-- Start of GIVEN PASSAGE --

From the Rubble of FTX’s Bankruptcy, Winners Emerge

DeFi has been a big winner in the collapse of the No. 2 centralized exchange FTX, with DEXs and decentralized lenders seeing big user and transaction volume spikes, while sales of the top hardware cold wallets have set records.

While the losers in the bankruptcy of Sam Bankman-Fried’s FTX are legion, there have also been winners.

Two of the most notable are decentralized exchanges (DEXs) and self-custody hardware cold wallets.

In the case of the former, there was a substantial outflow of tokens, particularly Ethereum, to DEXs, just as centralized exchanges saw a big outflow, data analytics platform Nansen showed, CoinDesk reported.

For example, dYdX saw users nearly double while transactions were up 136% on Nov. 15. Curve saw users up 36% and transactions 103%, and Sushi was up 23% and 46%.

-- End of GIVEN PASSAGE --
-- Start of INFORMATION SHOWN --

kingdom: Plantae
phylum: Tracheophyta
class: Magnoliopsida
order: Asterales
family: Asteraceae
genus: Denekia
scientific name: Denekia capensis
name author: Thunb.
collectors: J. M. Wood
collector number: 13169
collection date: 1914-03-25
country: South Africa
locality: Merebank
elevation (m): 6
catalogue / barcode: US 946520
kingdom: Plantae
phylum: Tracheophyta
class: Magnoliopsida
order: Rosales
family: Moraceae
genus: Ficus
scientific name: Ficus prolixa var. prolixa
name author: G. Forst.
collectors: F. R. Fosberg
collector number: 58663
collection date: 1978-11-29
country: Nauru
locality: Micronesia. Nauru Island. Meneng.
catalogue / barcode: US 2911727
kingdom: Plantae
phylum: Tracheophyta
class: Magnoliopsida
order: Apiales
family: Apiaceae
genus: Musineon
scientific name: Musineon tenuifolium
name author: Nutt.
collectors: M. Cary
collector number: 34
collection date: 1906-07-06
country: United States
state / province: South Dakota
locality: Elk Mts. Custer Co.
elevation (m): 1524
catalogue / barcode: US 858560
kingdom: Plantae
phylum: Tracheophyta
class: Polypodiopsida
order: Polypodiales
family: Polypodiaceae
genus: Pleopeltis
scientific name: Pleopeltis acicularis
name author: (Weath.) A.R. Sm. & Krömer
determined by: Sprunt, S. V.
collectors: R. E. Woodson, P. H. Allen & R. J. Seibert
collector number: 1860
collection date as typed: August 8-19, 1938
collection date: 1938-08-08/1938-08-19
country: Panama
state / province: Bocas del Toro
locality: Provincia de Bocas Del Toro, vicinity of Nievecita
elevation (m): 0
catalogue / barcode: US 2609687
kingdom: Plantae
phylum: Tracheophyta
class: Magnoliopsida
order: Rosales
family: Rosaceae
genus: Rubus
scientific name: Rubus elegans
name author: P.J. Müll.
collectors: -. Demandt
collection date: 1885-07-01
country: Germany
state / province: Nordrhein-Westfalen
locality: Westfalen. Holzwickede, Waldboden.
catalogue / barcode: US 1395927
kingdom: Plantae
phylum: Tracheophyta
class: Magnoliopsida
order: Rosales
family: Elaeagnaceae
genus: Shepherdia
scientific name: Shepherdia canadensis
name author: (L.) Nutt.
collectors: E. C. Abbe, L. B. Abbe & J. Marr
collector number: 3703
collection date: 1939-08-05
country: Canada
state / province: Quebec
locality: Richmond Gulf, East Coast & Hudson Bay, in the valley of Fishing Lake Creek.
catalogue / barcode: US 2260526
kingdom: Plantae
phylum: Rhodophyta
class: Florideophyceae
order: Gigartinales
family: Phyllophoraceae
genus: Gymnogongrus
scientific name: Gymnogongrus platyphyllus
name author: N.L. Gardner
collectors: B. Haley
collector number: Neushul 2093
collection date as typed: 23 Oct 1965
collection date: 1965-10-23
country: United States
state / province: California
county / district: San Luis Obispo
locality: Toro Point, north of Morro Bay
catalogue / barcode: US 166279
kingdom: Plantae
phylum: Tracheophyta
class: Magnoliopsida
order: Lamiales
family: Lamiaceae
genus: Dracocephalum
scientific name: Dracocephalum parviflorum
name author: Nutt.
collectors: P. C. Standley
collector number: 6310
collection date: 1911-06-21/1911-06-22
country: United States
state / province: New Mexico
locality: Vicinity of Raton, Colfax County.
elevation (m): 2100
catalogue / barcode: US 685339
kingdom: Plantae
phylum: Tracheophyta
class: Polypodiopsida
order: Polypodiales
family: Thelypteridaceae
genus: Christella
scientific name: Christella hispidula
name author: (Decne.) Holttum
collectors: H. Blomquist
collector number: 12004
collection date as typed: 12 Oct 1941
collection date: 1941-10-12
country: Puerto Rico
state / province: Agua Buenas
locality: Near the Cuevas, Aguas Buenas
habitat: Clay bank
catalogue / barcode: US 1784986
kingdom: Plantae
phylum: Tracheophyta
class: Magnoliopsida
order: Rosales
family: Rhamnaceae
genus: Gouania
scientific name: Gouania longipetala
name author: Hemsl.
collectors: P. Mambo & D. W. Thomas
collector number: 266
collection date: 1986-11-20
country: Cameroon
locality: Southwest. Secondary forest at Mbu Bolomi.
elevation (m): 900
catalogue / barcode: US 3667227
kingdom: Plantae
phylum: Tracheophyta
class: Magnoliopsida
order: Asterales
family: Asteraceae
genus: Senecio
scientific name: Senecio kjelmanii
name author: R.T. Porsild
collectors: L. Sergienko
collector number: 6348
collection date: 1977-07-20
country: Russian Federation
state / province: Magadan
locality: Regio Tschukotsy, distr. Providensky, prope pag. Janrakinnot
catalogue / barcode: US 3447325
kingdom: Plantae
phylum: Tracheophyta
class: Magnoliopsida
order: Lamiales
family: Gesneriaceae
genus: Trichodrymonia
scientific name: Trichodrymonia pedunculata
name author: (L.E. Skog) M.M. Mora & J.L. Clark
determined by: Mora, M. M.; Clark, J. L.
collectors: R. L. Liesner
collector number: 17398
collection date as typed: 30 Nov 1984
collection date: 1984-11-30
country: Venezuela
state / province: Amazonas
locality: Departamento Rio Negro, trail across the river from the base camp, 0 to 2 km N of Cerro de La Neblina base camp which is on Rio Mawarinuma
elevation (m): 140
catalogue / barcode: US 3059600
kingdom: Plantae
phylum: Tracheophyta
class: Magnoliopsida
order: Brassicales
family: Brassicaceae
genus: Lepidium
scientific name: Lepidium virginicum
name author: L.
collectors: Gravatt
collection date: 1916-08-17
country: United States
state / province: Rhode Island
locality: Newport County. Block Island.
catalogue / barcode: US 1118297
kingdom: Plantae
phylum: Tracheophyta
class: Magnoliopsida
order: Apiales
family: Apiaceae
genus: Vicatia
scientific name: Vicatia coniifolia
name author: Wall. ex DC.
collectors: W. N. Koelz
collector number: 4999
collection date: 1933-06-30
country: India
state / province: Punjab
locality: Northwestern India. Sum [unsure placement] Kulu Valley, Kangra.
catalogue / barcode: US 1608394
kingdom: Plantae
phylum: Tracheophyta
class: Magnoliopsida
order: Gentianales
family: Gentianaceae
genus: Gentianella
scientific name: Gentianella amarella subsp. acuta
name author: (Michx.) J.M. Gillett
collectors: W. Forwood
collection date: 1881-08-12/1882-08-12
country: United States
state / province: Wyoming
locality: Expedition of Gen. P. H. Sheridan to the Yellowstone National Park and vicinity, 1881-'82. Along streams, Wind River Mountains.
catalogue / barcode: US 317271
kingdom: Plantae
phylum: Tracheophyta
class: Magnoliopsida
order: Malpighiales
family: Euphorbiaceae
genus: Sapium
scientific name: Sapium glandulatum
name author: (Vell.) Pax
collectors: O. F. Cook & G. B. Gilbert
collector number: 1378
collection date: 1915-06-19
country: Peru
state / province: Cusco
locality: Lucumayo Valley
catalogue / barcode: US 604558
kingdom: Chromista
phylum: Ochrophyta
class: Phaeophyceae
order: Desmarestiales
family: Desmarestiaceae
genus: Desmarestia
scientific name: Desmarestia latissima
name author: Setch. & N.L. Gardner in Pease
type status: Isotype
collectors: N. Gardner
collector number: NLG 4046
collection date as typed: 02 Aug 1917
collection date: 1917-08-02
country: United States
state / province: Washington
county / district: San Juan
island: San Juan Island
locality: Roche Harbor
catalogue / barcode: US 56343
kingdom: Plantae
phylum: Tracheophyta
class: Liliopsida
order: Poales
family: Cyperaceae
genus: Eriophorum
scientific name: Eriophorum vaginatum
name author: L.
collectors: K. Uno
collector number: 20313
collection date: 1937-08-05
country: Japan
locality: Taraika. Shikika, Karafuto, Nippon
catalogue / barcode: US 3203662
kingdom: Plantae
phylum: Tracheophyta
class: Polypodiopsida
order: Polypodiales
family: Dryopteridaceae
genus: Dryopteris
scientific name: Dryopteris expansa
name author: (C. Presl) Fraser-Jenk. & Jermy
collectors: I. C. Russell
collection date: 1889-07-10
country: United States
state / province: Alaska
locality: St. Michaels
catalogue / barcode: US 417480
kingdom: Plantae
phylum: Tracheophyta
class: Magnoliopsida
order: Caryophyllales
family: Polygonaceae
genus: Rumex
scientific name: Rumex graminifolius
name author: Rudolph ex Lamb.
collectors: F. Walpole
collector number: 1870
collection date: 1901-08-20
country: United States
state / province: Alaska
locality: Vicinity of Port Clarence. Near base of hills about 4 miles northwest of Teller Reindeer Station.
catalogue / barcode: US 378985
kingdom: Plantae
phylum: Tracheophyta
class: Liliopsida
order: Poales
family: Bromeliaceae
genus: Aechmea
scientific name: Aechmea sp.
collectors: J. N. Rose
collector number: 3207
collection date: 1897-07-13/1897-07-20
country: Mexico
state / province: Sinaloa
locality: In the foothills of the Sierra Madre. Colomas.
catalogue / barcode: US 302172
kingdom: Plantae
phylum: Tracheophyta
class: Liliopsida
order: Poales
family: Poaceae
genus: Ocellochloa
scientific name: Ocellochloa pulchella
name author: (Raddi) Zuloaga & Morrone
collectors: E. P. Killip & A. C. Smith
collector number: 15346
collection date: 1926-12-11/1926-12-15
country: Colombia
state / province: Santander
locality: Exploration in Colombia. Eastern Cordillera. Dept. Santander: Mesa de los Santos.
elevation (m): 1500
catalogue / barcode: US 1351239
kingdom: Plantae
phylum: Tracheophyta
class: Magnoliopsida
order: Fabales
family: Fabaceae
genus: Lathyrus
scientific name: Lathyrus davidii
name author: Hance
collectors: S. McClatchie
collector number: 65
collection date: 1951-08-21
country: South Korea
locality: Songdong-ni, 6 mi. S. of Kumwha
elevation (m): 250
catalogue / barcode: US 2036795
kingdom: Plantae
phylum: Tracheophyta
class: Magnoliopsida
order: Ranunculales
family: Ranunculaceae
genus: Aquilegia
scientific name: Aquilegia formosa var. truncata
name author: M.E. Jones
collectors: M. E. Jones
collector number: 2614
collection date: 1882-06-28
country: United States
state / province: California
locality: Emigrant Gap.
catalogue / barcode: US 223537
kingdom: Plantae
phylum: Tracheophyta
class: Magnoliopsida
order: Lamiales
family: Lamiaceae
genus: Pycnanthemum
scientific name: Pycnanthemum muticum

-- End of INFORMATION SHOWN --

REQUIREMENT 1 » From the FTX article, extract the passage that begins at the words "In the case" and stop after the words "showed, CoinDesk reported.".
REQUIREMENT 2 »
Answer these questions using the FTX article:
(a) How does the opening summary rank FTX among centralized exchanges?
(b) Which data analytics platform showed the outflow of tokens to DEXs?
(c) By what percentage did Curve's transactions rise?

TASK OUTPUT 1 »
In the case of the former, there was a substantial outflow of tokens, particularly Ethereum, to DEXs, just as centralized exchanges saw a big outflow, data analytics platform Nansen showed, CoinDesk reported.

TASK OUTPUT 2 »
(a) It was the No. 2 centralized exchange.
(b) Nansen.
(c) 103%.